SOURCE TEXT -

-- Opening Marker --

# "1st colors of spring", "Reaching out", "Dirty View"



## MM Turner (Apr 8, 2008)

^^^
First colors of Spring





^^^
Reaching out





^^^
Dirty view

3 new pieces i've worked on recently

Details in the top left corner of the last picture, and the bottom right corner might help you understand it.


----------



## MM Turner (Apr 9, 2008)

What's the haps with this place?


----------



## 93rdcurrent (Apr 9, 2008)

I think #3 is quite interesting. It might do better with some color to the clouds but I like the way it kinda looks like veins.


----------



## crystal_lynn (Apr 9, 2008)

I couldn't tell what was in the corners, but your shots aren't bad.  I think 1 and 2 could use some cropping though.


----------



## MM Turner (Apr 9, 2008)

crystal_lynn said:


> I couldn't tell what was in the corners, but your shots aren't bad.  I think 1 and 2 could use some cropping though.



What's in the corners are little twigs stick'in out of the puddle of water i took this reflection picture in. Look closely at the tree reflections, and you can see the dirt the water settled on, that's why its called dirty view.

-- Closing Marker --

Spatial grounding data

-- Opening Marker --

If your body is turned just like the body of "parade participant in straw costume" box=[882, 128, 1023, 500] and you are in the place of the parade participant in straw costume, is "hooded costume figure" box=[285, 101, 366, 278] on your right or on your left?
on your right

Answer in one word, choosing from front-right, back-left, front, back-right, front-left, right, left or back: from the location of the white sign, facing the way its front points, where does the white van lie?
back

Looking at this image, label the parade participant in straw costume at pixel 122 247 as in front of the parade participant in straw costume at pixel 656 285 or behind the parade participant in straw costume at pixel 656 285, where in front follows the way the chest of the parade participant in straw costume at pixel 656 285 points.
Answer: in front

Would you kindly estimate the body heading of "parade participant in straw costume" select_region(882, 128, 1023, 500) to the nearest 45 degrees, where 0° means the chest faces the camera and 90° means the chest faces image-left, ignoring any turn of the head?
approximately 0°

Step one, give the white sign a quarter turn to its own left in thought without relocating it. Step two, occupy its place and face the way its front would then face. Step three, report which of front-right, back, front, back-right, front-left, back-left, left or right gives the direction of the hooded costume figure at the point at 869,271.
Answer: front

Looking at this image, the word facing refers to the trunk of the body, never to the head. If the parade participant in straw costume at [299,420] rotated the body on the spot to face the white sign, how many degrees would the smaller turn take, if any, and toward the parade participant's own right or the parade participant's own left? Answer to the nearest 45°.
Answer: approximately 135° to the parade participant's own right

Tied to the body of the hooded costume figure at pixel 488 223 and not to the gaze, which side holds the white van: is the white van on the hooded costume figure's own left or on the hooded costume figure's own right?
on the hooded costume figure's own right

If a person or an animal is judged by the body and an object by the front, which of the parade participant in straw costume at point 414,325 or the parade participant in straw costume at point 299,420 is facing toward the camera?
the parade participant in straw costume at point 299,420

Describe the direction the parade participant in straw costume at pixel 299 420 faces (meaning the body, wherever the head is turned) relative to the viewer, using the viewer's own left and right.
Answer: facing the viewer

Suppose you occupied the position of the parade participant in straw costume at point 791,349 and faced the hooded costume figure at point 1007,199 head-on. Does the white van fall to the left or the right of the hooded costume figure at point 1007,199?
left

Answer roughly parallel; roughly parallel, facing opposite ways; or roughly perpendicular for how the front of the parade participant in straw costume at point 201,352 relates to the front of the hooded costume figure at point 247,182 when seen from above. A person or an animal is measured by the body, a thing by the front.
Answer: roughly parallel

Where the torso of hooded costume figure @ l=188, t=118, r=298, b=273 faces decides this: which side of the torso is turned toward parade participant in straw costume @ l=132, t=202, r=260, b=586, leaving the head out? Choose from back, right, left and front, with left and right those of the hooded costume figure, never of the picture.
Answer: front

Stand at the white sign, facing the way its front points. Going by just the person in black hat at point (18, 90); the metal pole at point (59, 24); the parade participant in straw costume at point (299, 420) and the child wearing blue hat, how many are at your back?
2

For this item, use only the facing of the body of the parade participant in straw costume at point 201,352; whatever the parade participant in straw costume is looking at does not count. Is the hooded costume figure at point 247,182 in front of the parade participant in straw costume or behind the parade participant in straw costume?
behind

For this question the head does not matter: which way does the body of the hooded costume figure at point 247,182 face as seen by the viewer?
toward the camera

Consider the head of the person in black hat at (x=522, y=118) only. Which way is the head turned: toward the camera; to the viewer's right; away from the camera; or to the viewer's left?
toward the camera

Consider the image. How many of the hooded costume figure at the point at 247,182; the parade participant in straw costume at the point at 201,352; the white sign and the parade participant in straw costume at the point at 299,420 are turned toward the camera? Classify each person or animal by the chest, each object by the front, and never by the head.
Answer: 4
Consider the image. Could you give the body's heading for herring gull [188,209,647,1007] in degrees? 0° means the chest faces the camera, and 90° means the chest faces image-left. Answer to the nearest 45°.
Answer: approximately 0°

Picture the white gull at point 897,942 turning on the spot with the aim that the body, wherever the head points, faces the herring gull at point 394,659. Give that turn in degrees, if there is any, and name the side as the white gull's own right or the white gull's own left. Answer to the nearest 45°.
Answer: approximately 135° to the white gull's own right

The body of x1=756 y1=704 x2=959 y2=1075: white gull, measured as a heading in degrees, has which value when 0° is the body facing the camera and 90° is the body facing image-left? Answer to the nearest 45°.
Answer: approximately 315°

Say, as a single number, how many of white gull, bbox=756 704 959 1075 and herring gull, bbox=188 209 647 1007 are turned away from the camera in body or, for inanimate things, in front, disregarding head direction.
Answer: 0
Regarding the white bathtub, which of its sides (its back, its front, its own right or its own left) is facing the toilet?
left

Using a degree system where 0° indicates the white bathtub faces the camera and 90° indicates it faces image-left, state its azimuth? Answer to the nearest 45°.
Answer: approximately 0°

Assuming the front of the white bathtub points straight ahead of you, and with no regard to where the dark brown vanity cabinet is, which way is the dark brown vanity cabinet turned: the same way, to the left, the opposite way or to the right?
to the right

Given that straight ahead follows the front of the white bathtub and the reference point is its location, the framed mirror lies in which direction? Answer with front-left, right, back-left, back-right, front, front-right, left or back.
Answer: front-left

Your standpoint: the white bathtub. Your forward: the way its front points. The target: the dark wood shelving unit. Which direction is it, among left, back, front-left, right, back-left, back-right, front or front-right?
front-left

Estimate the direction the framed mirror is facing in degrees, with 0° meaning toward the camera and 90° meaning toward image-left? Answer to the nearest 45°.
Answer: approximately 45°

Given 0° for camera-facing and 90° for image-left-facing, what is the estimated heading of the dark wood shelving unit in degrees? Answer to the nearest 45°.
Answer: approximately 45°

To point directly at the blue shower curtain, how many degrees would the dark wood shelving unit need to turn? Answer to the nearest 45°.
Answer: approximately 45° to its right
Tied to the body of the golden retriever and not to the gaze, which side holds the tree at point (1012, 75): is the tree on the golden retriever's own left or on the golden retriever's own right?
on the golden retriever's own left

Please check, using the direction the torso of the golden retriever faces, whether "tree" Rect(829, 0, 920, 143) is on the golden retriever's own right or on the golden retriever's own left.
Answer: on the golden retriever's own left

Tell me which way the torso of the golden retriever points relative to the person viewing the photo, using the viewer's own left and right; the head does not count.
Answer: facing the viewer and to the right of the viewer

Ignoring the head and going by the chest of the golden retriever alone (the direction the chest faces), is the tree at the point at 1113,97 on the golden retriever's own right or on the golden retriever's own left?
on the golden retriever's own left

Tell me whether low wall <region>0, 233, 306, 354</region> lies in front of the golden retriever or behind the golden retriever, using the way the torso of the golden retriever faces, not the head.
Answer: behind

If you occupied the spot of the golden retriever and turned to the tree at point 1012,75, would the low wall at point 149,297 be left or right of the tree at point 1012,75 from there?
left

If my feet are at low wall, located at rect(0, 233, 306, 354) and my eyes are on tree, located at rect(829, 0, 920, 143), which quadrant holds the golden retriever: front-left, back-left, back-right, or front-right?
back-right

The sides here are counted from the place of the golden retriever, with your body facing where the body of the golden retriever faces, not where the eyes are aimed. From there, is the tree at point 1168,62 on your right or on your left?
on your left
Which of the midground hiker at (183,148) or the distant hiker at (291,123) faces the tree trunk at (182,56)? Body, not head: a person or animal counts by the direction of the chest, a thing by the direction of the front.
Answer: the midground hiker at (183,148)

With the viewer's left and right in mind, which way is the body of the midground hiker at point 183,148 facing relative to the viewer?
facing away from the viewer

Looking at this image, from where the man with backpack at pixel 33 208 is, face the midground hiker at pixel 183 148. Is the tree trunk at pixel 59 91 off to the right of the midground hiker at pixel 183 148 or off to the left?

-- Closing Marker --

BRIEF 1 -
From the photography thread, extract the passage starting with "## 93rdcurrent (Apr" and going on through "crystal_lynn (Apr 9, 2008)".
BRIEF 2 -
According to the photography thread, what is in the corners of the last picture?
BRIEF 3 -
Proceed with the photography thread from the point at which it stops.
The data above is not needed for any of this work.

ANSWER SPACE 1 -
## 93rdcurrent (Apr 9, 2008)

I think #3 is quite interesting. It might do better with some color to the clouds but I like the way it kinda looks like veins.


----------



## crystal_lynn (Apr 9, 2008)

ANSWER SPACE 2 -
Little twigs sticking out of the puddle of water in which the reflection picture was taken.

ANSWER SPACE 3 -
----------



## Wyjid (Apr 9, 2008)

yeah, i did a bit of a doubletake. at first i thought you totaly messed up the bark in PP but that is quite cool not that i've figured it out.


----------



## MM Turner (Apr 14, 2008)

thanx 4 the comments


----------



## Parkerman (Apr 14, 2008)

Now that is a reflection.. thats pretty cool. Reminds me of a shot I took of the sky one time.


----------



## boomersgot3 (Apr 14, 2008)

Try using the rule of thirds. I think these could be some really cool pictures if the rules were used. They are too centered for my liking...


----------



## MM Turner (Apr 14, 2008)

^^^what's the rule of thirds?


----------



## Parkerman (Apr 14, 2008)

MM Turner said:


> ^^^what's the rule of thirds?




http://digital-photography-school.com/blog/rule-of-thirds/


----------



## MM Turner (Apr 15, 2008)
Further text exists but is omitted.